Give Barack Obama credit for throwing a real knuckle ball to the GOP Senate by nominating Merrick Garland to the Supreme Court. As Damon Root has noted, Garland is not a wide-eyed, slanted-left progressive by any measure. Indeed, the chief judge of the U.S. Court of Appeals for the District of Columbia Circuit voted in favor of expansive Bush adminstration policies during the war on terror.
And, according to prominent legal blogger Tom Goldstein, Garland is "to the right of Scalia on criminal justice." So get ready for Senate Republicans to even talk to, much less confirm a guy who is worse on criminal justice than the man he might replace.

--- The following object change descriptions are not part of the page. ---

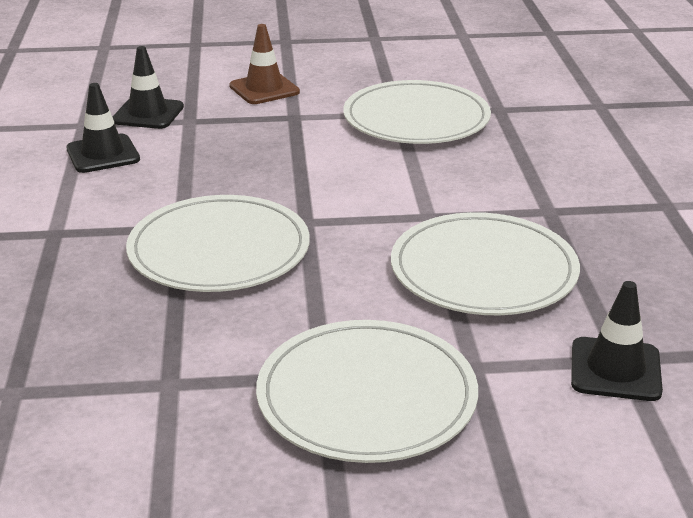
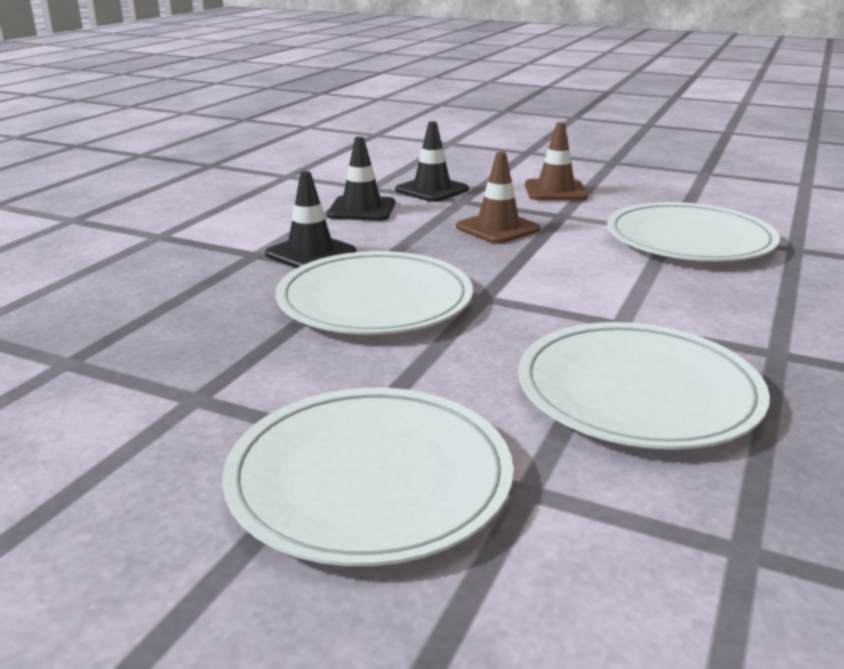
camera: 30 degrees right, 5 degrees down
black traffic cone [571,281,663,401] -> black traffic cone moved to [265,171,356,268]
none -> brown traffic cone [456,152,540,244]

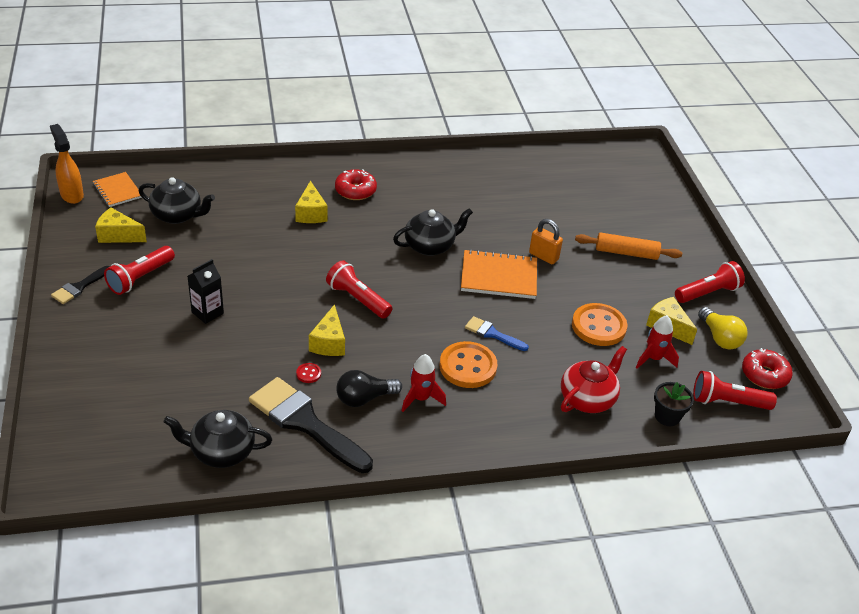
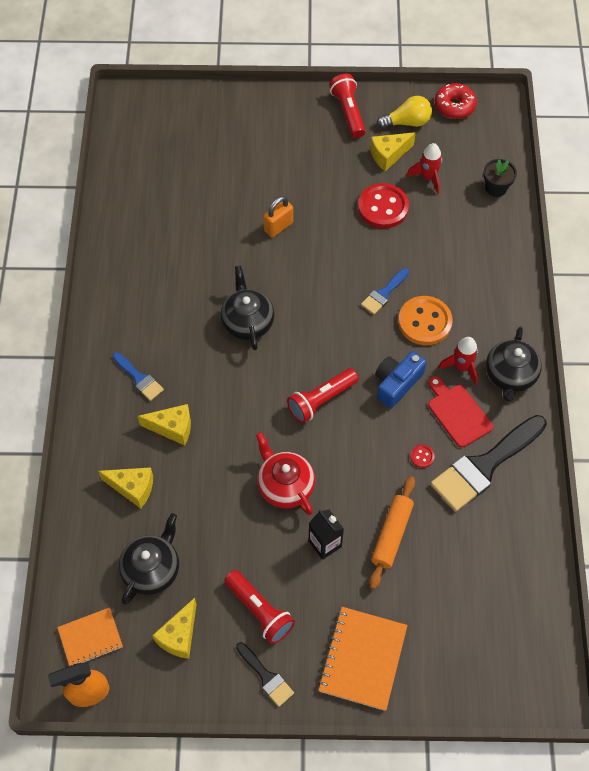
camera: 75 degrees left, 20 degrees up
black teapot [164,410,272,468] -> black teapot moved to [486,326,542,402]
yellow cheese [309,304,345,356] -> yellow cheese moved to [98,467,153,509]
red donut [335,169,377,200] -> blue brush [112,352,164,401]
black light bulb [336,370,402,407] -> red cutting board [428,376,493,448]
orange notebook [461,249,537,299] -> orange notebook moved to [318,607,408,711]
red teapot [561,346,627,413] -> red teapot moved to [256,432,315,515]
orange button [572,303,627,346] -> red button [358,183,409,228]
orange rolling pin [575,232,682,260] -> orange rolling pin moved to [369,476,415,589]
red flashlight [693,371,777,410] -> none
none -> blue camera [375,351,426,408]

Grits for Breakfast, a Texas-based blog that tracks criminal justice reform issues, helpfully explains why criminal justice reform is always getting shelved in favor of other issues with more immediate partisan appeal:
With this nomination, the president bypassed the chance to show key voting blocks that Democrats care about more than "keep[ing] on catching people and putting them back in jail." Bad SCOTUS decisions are an important part of the reason America's bloated justice system has expanded to such massive proportions, with extraordinary deference routinely given across party lines to government authority at the expense of civil rights and individual liberties. After this nomination, its hard not to see all the president's touring and talking as little more than an election-year campaign ploy.

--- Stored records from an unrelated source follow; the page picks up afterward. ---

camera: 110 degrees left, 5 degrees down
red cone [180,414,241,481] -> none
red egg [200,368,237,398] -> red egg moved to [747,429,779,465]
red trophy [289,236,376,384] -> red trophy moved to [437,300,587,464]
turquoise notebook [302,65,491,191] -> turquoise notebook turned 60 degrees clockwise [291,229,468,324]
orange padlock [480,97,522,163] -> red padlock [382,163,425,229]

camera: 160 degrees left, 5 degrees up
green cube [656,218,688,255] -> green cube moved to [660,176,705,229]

And yes, I know there are many other issues out there—like abortion and voting rights—driving this nomination. But advocates on those topics throw criminal-justice reformers under the bus all the time without a second thought. That's a big reason why things have gotten so bad: There are reformers on both sides of the aisle, but both parties consider justice reform among their lowest priorities. So, over the years, Grits has reached the point where I prioritize my issues over theirs, because otherwise, who will? Clearly not Barack Obama.
If "right of Scalia" is what a Democratic nominee looks like, maybe we'll get better from President Trump.

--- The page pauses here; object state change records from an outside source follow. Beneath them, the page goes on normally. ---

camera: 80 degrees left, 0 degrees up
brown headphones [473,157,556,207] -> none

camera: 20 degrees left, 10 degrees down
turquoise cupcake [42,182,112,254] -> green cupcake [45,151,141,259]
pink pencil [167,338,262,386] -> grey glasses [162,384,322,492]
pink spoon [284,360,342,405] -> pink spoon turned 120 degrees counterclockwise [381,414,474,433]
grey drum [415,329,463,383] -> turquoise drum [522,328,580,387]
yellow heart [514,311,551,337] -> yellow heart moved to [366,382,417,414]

Sadly, of course, if Hillary Clinton becomes president and Scalia's vacancy is still open (and Republicans have pledged not to move on any nomination until after the election), the odds are high that her nominee could be still-farther right than Scalia on criminal justice. Not only was Scalia "a great jurist for criminal defendants" (making him hard to replace on that score), Clinton is a career supporter of over-incarceration and her recent turn against all that is missing any specific remedies for the very policies she once supported.